Fray Tomás and Father Alejandro Solalinde live under constant threat. As the most prominent defenders of migrants in Mexico, they represent one of the few challenges to the political economy of migrant exploitation, which depends on migrants feeling and being as vulnerable as possible. There are more than fifty shelters throughout Mexico that offer migrants a place to eat and sleep as they make their way north. But they are not always safe havens. Cartels send infiltrators into them, sometimes with the intention of tricking migrants into thinking they can help them make it to the United States. Attacks against shelters, as described in La fila india, are common as well and have forced some to close. The shelters that remain open, along with a handful of NGOs and a small number of others, like Las Patronas (a group of women in Veracruz who prepare food for migrants and throw it to them as the train passes by), are migrants’ only real allies. In a searching essay in 72 Migrantes, Mariclaire Acosta chides Mexicans for their indifference. “How can it be?” she demands. “How have we allowed this? How did we get to this point?” Could it be, as Eduardo Rabasa suggests in his essay from the same volume, that atrocities against migrants have come to be seen as little more than quotidian occurrences in twenty-first-century Mexico? It’s a frightening and disturbing possibility to consider.

* * *

There are “seven circles of Mexican hell” that migrants pass through, according to a character in La fila india. But that’s just in Mexico. The US-Mexico border and the conditions in which migrants find themselves in the United States are two more. Adapting Dante’s metaphor is appropriate, but as Francisco Goldman writes in his introduction to The Beast, even calling the journey north hell seems “like an understatement.”
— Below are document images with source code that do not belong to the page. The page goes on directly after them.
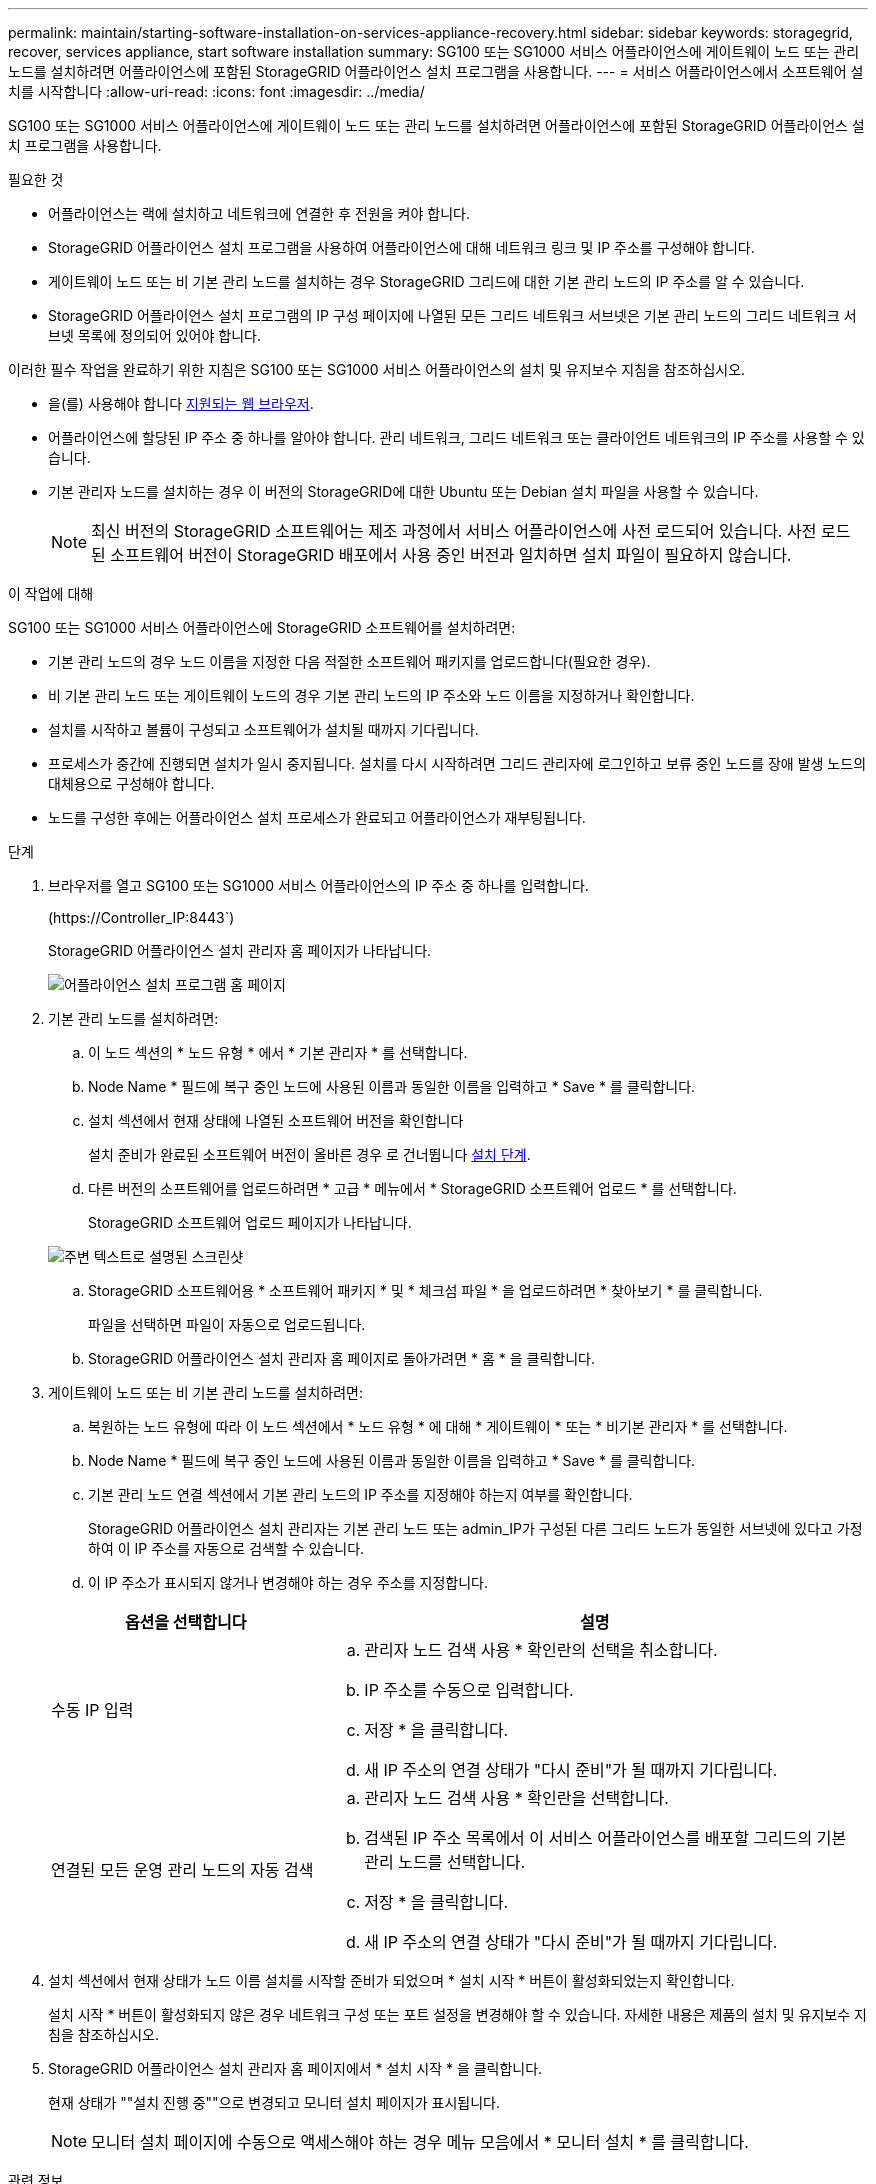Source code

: ---
permalink: maintain/starting-software-installation-on-services-appliance-recovery.html 
sidebar: sidebar 
keywords: storagegrid, recover, services appliance, start software installation 
summary: SG100 또는 SG1000 서비스 어플라이언스에 게이트웨이 노드 또는 관리 노드를 설치하려면 어플라이언스에 포함된 StorageGRID 어플라이언스 설치 프로그램을 사용합니다. 
---
= 서비스 어플라이언스에서 소프트웨어 설치를 시작합니다
:allow-uri-read: 
:icons: font
:imagesdir: ../media/


[role="lead"]
SG100 또는 SG1000 서비스 어플라이언스에 게이트웨이 노드 또는 관리 노드를 설치하려면 어플라이언스에 포함된 StorageGRID 어플라이언스 설치 프로그램을 사용합니다.

.필요한 것
* 어플라이언스는 랙에 설치하고 네트워크에 연결한 후 전원을 켜야 합니다.
* StorageGRID 어플라이언스 설치 프로그램을 사용하여 어플라이언스에 대해 네트워크 링크 및 IP 주소를 구성해야 합니다.
* 게이트웨이 노드 또는 비 기본 관리 노드를 설치하는 경우 StorageGRID 그리드에 대한 기본 관리 노드의 IP 주소를 알 수 있습니다.
* StorageGRID 어플라이언스 설치 프로그램의 IP 구성 페이지에 나열된 모든 그리드 네트워크 서브넷은 기본 관리 노드의 그리드 네트워크 서브넷 목록에 정의되어 있어야 합니다.


이러한 필수 작업을 완료하기 위한 지침은 SG100 또는 SG1000 서비스 어플라이언스의 설치 및 유지보수 지침을 참조하십시오.

* 을(를) 사용해야 합니다 xref:../admin/web-browser-requirements.adoc[지원되는 웹 브라우저].
* 어플라이언스에 할당된 IP 주소 중 하나를 알아야 합니다. 관리 네트워크, 그리드 네트워크 또는 클라이언트 네트워크의 IP 주소를 사용할 수 있습니다.
* 기본 관리자 노드를 설치하는 경우 이 버전의 StorageGRID에 대한 Ubuntu 또는 Debian 설치 파일을 사용할 수 있습니다.
+

NOTE: 최신 버전의 StorageGRID 소프트웨어는 제조 과정에서 서비스 어플라이언스에 사전 로드되어 있습니다. 사전 로드된 소프트웨어 버전이 StorageGRID 배포에서 사용 중인 버전과 일치하면 설치 파일이 필요하지 않습니다.



.이 작업에 대해
SG100 또는 SG1000 서비스 어플라이언스에 StorageGRID 소프트웨어를 설치하려면:

* 기본 관리 노드의 경우 노드 이름을 지정한 다음 적절한 소프트웨어 패키지를 업로드합니다(필요한 경우).
* 비 기본 관리 노드 또는 게이트웨이 노드의 경우 기본 관리 노드의 IP 주소와 노드 이름을 지정하거나 확인합니다.
* 설치를 시작하고 볼륨이 구성되고 소프트웨어가 설치될 때까지 기다립니다.
* 프로세스가 중간에 진행되면 설치가 일시 중지됩니다. 설치를 다시 시작하려면 그리드 관리자에 로그인하고 보류 중인 노드를 장애 발생 노드의 대체용으로 구성해야 합니다.
* 노드를 구성한 후에는 어플라이언스 설치 프로세스가 완료되고 어플라이언스가 재부팅됩니다.


.단계
. 브라우저를 열고 SG100 또는 SG1000 서비스 어플라이언스의 IP 주소 중 하나를 입력합니다.
+
(+https://Controller_IP:8443+`)

+
StorageGRID 어플라이언스 설치 관리자 홈 페이지가 나타납니다.

+
image::../media/services_appliance_installer_gateway_node.png[어플라이언스 설치 프로그램 홈 페이지]

. 기본 관리 노드를 설치하려면:
+
.. 이 노드 섹션의 * 노드 유형 * 에서 * 기본 관리자 * 를 선택합니다.
.. Node Name * 필드에 복구 중인 노드에 사용된 이름과 동일한 이름을 입력하고 * Save * 를 클릭합니다.
.. 설치 섹션에서 현재 상태에 나열된 소프트웨어 버전을 확인합니다
+
설치 준비가 완료된 소프트웨어 버전이 올바른 경우 로 건너뜁니다 <<installation_section_step,설치 단계>>.

.. 다른 버전의 소프트웨어를 업로드하려면 * 고급 * 메뉴에서 * StorageGRID 소프트웨어 업로드 * 를 선택합니다.
+
StorageGRID 소프트웨어 업로드 페이지가 나타납니다.

+
image::../media/upload_sw_for_pa_on_sga1000.png[주변 텍스트로 설명된 스크린샷]

.. StorageGRID 소프트웨어용 * 소프트웨어 패키지 * 및 * 체크섬 파일 * 을 업로드하려면 * 찾아보기 * 를 클릭합니다.
+
파일을 선택하면 파일이 자동으로 업로드됩니다.

.. StorageGRID 어플라이언스 설치 관리자 홈 페이지로 돌아가려면 * 홈 * 을 클릭합니다.


. 게이트웨이 노드 또는 비 기본 관리 노드를 설치하려면:
+
.. 복원하는 노드 유형에 따라 이 노드 섹션에서 * 노드 유형 * 에 대해 * 게이트웨이 * 또는 * 비기본 관리자 * 를 선택합니다.
.. Node Name * 필드에 복구 중인 노드에 사용된 이름과 동일한 이름을 입력하고 * Save * 를 클릭합니다.
.. 기본 관리 노드 연결 섹션에서 기본 관리 노드의 IP 주소를 지정해야 하는지 여부를 확인합니다.
+
StorageGRID 어플라이언스 설치 관리자는 기본 관리 노드 또는 admin_IP가 구성된 다른 그리드 노드가 동일한 서브넷에 있다고 가정하여 이 IP 주소를 자동으로 검색할 수 있습니다.

.. 이 IP 주소가 표시되지 않거나 변경해야 하는 경우 주소를 지정합니다.


+
[cols="1a,2a"]
|===
| 옵션을 선택합니다 | 설명 


 a| 
수동 IP 입력
 a| 
.. 관리자 노드 검색 사용 * 확인란의 선택을 취소합니다.
.. IP 주소를 수동으로 입력합니다.
.. 저장 * 을 클릭합니다.
.. 새 IP 주소의 연결 상태가 "다시 준비"가 될 때까지 기다립니다.




 a| 
연결된 모든 운영 관리 노드의 자동 검색
 a| 
.. 관리자 노드 검색 사용 * 확인란을 선택합니다.
.. 검색된 IP 주소 목록에서 이 서비스 어플라이언스를 배포할 그리드의 기본 관리 노드를 선택합니다.
.. 저장 * 을 클릭합니다.
.. 새 IP 주소의 연결 상태가 "다시 준비"가 될 때까지 기다립니다.


|===
. [[installation_section_step]] 설치 섹션에서 현재 상태가 노드 이름 설치를 시작할 준비가 되었으며 * 설치 시작 * 버튼이 활성화되었는지 확인합니다.
+
설치 시작 * 버튼이 활성화되지 않은 경우 네트워크 구성 또는 포트 설정을 변경해야 할 수 있습니다. 자세한 내용은 제품의 설치 및 유지보수 지침을 참조하십시오.

. StorageGRID 어플라이언스 설치 관리자 홈 페이지에서 * 설치 시작 * 을 클릭합니다.
+
현재 상태가 ""설치 진행 중""으로 변경되고 모니터 설치 페이지가 표시됩니다.

+

NOTE: 모니터 설치 페이지에 수동으로 액세스해야 하는 경우 메뉴 모음에서 * 모니터 설치 * 를 클릭합니다.



.관련 정보
xref:../sg100-1000/index.adoc[SG100 및 SG1000 서비스 어플라이언스]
Migrants who survive the first seven circles often arrive at the border having endured a combination of physical and psychological trauma. The final two circles are no easier to endure. The militarization of the border over the last two decades and the cartels’ increasing control over migration routes have created a “funnel effect,” which means, in Martínez’s words, that “those carrying a change of clothes and the hope to find work now have to walk the same paths as those smuggling guns and drugs.” Sometimes migrants, like Juan and Chauk in La jaula de oro, might be forced to haul drugs across the border for cartels. Others might have to wait a few extra days if a cartel is trying to move drugs or guns and doesn’t want to “heat up” the route. The routes change constantly, based on the cartels’ never-ending game of cat and mouse with the US Border Patrol, but most of them are in desolate stretches of the border—far from urban areas, and far from help. The funnel effect’s impact on migrants has been devastating: from 1999 to 2012, the number of migrants whose remains were recovered along the border spiked from 249 to 477.
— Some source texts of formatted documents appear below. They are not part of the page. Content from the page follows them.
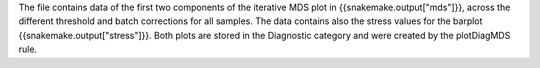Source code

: The file contains data of the first two components of the iterative MDS plot in {{snakemake.output["mds"]}}, across the different threshold and batch corrections for all samples. The data contains also the stress values for the barplot {{snakemake.output["stress"]}}. Both plots are stored in the Diagnostic category and were created by the plotDiagMDS rule.

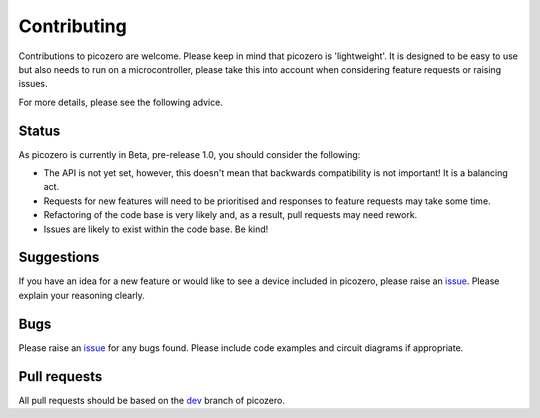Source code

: Contributing
============

Contributions to picozero are welcome. Please keep in mind that picozero is 'lightweight'. It is designed to be easy to use but also needs to run on a microcontroller, please take this into account when considering feature requests or raising issues.

For more details, please see the following advice.

Status
------

As picozero is currently in Beta, pre-release 1.0, you should consider the following:

- The API is not yet set, however, this doesn't mean that backwards compatibility is not important! It is a balancing act.
- Requests for new features will need to be prioritised and responses to feature requests may take some time.
- Refactoring of the code base is very likely and, as a result, pull requests may need rework.
- Issues are likely to exist within the code base. Be kind!

Suggestions
-----------

If you have an idea for a new feature or would like to see a device included in picozero, please raise an `issue`_. Please explain your reasoning clearly.

Bugs 
----

Please raise an `issue`_ for any bugs found. Please include code examples and circuit diagrams if appropriate. 

Pull requests
-------------

All pull requests should be based on the `dev <https://github.com/RaspberryPiFoundation/picozero/tree/dev>`_ branch of picozero. 

.. _issue: https://github.com/RaspberryPiFoundation/picozero/issues
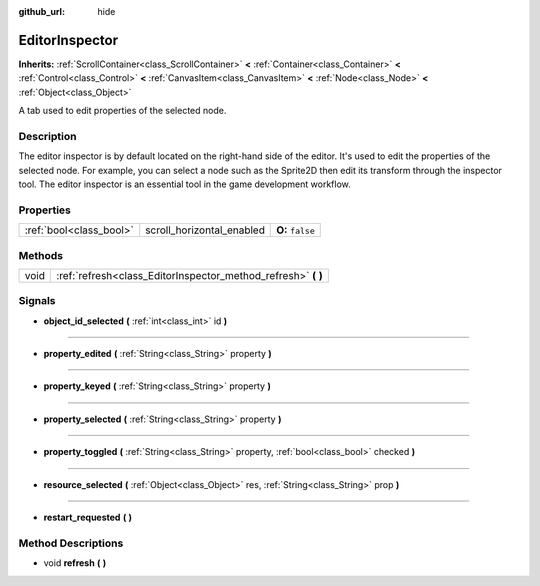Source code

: :github_url: hide

.. Generated automatically by doc/tools/makerst.py in Godot's source tree.
.. DO NOT EDIT THIS FILE, but the EditorInspector.xml source instead.
.. The source is found in doc/classes or modules/<name>/doc_classes.

.. _class_EditorInspector:

EditorInspector
===============

**Inherits:** :ref:`ScrollContainer<class_ScrollContainer>` **<** :ref:`Container<class_Container>` **<** :ref:`Control<class_Control>` **<** :ref:`CanvasItem<class_CanvasItem>` **<** :ref:`Node<class_Node>` **<** :ref:`Object<class_Object>`

A tab used to edit properties of the selected node.

Description
-----------

The editor inspector is by default located on the right-hand side of the editor. It's used to edit the properties of the selected node. For example, you can select a node such as the Sprite2D then edit its transform through the inspector tool. The editor inspector is an essential tool in the game development workflow.

Properties
----------

+-------------------------+---------------------------+------------------+
| :ref:`bool<class_bool>` | scroll_horizontal_enabled | **O:** ``false`` |
+-------------------------+---------------------------+------------------+

Methods
-------

+------+------------------------------------------------------------------+
| void | :ref:`refresh<class_EditorInspector_method_refresh>` **(** **)** |
+------+------------------------------------------------------------------+

Signals
-------

.. _class_EditorInspector_signal_object_id_selected:

- **object_id_selected** **(** :ref:`int<class_int>` id **)**

----

.. _class_EditorInspector_signal_property_edited:

- **property_edited** **(** :ref:`String<class_String>` property **)**

----

.. _class_EditorInspector_signal_property_keyed:

- **property_keyed** **(** :ref:`String<class_String>` property **)**

----

.. _class_EditorInspector_signal_property_selected:

- **property_selected** **(** :ref:`String<class_String>` property **)**

----

.. _class_EditorInspector_signal_property_toggled:

- **property_toggled** **(** :ref:`String<class_String>` property, :ref:`bool<class_bool>` checked **)**

----

.. _class_EditorInspector_signal_resource_selected:

- **resource_selected** **(** :ref:`Object<class_Object>` res, :ref:`String<class_String>` prop **)**

----

.. _class_EditorInspector_signal_restart_requested:

- **restart_requested** **(** **)**

Method Descriptions
-------------------

.. _class_EditorInspector_method_refresh:

- void **refresh** **(** **)**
Migrants who evade death and Border Patrol officers in the desert move on to the final circle of hell, life as an undocumented migrant in the United States. Most, like Juan, who gets a job discarding unusable cow parts in a meat-packing plant, will work long hours for scant pay at backbreaking, monotonous factory or service jobs—if they find employment at all. As undocumented migrants from Central America, they are easily exploited, unlikely to report abuses and unlikely to receive asylum. And yet, these are the people who made it: the ones who escaped violence and poverty in their home countries; survived the Beast, narcos and corrupt Mexican officials; and managed to cross into the United States, find a job and avoid deportation. These are the “lucky” ones, the people living the American dream.